His story sounds similar to the dot-com nonsense here in Silicon Valley--a carnival-like atmosphere in the work-place. And you know something, you don't read squat about foosball, ping-pong, pinball, pool, pets-at-work, etc, anymore. All the idiot twenty-somethings were delusional. Actually, a lot them probably latched onto the real estate fiasco. What's next Gen-dumb?

Rob Dawg said...

Next dumb? Foreclosure profiteering!

Realestateslasher said...

Just bring them on, New ERA Repos $$$$$$ (every dog has his Day)

Rob Dawg said...

"How many thieves are wearing a suit?"

Or a murse?

Seroiusly, there is soooo much liquidity floating around that the people who buy the first rounds of foreclosures are going to have to BK before there are any deals.

Anonymous said...

Not necessarily, there are still plenty of foreclosure deals out there currently, with ridiculous profit margins.

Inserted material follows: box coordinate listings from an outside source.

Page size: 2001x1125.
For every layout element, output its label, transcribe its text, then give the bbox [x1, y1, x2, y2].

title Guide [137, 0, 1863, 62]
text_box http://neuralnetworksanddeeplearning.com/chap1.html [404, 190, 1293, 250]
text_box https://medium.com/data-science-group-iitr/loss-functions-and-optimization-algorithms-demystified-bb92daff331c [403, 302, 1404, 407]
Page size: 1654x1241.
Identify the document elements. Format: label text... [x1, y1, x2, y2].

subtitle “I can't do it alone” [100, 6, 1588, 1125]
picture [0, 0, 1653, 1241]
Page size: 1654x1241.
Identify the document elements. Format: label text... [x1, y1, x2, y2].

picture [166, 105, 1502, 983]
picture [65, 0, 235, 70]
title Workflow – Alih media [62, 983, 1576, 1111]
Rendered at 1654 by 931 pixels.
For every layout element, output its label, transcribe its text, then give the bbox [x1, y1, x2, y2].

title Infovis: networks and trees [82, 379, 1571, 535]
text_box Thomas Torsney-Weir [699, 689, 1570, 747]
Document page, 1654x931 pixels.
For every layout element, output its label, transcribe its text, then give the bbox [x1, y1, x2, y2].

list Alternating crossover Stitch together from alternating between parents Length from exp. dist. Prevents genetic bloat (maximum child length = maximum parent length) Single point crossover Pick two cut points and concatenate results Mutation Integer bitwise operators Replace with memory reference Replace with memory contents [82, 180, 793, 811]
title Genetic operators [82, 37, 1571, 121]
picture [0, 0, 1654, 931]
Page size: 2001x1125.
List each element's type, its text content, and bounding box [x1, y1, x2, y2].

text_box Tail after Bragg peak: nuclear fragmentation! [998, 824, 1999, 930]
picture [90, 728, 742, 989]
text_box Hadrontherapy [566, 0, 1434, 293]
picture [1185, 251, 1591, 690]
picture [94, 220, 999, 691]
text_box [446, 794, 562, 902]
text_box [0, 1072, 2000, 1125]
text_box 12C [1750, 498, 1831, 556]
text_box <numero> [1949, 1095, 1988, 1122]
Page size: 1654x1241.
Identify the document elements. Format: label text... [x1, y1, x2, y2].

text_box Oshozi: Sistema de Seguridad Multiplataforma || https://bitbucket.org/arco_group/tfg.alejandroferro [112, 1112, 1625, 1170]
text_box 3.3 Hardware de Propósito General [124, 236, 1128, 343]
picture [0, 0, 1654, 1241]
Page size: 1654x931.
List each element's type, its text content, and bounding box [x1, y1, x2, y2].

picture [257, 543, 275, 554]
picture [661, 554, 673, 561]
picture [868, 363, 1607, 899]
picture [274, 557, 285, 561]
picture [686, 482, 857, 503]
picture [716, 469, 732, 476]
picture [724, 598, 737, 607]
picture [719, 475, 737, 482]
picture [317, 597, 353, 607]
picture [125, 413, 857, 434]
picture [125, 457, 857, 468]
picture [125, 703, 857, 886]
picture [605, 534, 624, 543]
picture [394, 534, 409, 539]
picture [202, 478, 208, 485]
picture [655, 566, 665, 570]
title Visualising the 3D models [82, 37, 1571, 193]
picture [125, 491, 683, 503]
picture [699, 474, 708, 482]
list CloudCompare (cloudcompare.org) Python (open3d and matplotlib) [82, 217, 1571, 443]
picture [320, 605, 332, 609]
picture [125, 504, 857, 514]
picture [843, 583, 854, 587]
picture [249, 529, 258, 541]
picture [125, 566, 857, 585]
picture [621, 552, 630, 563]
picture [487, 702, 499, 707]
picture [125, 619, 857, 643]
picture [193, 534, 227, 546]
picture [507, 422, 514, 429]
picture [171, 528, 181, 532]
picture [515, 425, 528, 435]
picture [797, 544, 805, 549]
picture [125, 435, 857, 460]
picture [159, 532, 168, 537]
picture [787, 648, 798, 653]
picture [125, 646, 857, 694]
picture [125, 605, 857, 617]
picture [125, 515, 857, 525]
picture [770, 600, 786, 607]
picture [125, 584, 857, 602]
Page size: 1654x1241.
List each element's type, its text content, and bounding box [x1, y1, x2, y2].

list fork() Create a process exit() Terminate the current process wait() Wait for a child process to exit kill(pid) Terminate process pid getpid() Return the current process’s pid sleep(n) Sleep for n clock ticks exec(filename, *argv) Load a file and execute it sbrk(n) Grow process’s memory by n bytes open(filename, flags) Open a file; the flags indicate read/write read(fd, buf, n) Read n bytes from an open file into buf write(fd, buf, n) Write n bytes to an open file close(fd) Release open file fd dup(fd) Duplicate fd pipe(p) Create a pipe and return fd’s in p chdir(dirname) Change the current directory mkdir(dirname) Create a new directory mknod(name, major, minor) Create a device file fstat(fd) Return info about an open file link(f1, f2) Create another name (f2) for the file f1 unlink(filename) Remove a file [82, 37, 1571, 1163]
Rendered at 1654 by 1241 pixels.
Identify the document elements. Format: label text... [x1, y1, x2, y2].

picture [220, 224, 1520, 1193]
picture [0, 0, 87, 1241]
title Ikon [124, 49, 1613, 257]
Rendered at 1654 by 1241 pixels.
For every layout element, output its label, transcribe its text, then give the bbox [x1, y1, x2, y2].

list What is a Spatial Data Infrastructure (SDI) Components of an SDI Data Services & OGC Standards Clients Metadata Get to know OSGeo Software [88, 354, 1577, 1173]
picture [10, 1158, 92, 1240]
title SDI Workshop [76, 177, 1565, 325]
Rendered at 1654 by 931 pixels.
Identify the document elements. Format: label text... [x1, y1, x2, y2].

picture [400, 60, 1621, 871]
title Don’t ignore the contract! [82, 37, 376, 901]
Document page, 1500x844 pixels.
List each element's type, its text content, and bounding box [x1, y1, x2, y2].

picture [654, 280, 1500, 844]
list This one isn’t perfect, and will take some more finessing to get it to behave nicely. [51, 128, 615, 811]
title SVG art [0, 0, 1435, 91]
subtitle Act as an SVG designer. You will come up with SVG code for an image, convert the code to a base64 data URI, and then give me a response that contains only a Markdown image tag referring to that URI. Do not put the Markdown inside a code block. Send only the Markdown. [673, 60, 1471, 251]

Some foreclosures, a couple which I have purchase have already been sold to first time homebuyers, picked them up for $100.00 per square foot and sold them for $120.00 per square foot, everyone made out. Sure there was only about $8,000.00 in profit, but I was used to that number in 1998-2000. You do not have to be greedy in order to profit from the foreclosure market.

Bakersfield Bubble said...

I have not seen anything under $115 per sq ft, I need to start looking harder. :)

However, all the "high-end" stuff is still $200+ per sq ft. Lots of dreaming going on there.

Anonymous said...

Yeah, Sadek from QuickLoan Funding seems to be another 'rags to riches' story: 5 years ago, he was a used car salesman. $250 later, and he's registered wih California to start a brokerage (as the article points out, it takes less effort to become a broker than to become a licensed barber, manicurist, or even a dog clipper).

FWIW, Sadek also produced that "Redline" movie where actor Eddie Griffin crashed the broker's $1 mil Ferrari during a promotional stunt for the movie (remember the footage of the actor running into a concrete barrier that hit the news?)

I guess I'm too cynical to be wondering if the crash was intentionally staged? He spent $55 million on the movie, so what's a million more on a crash?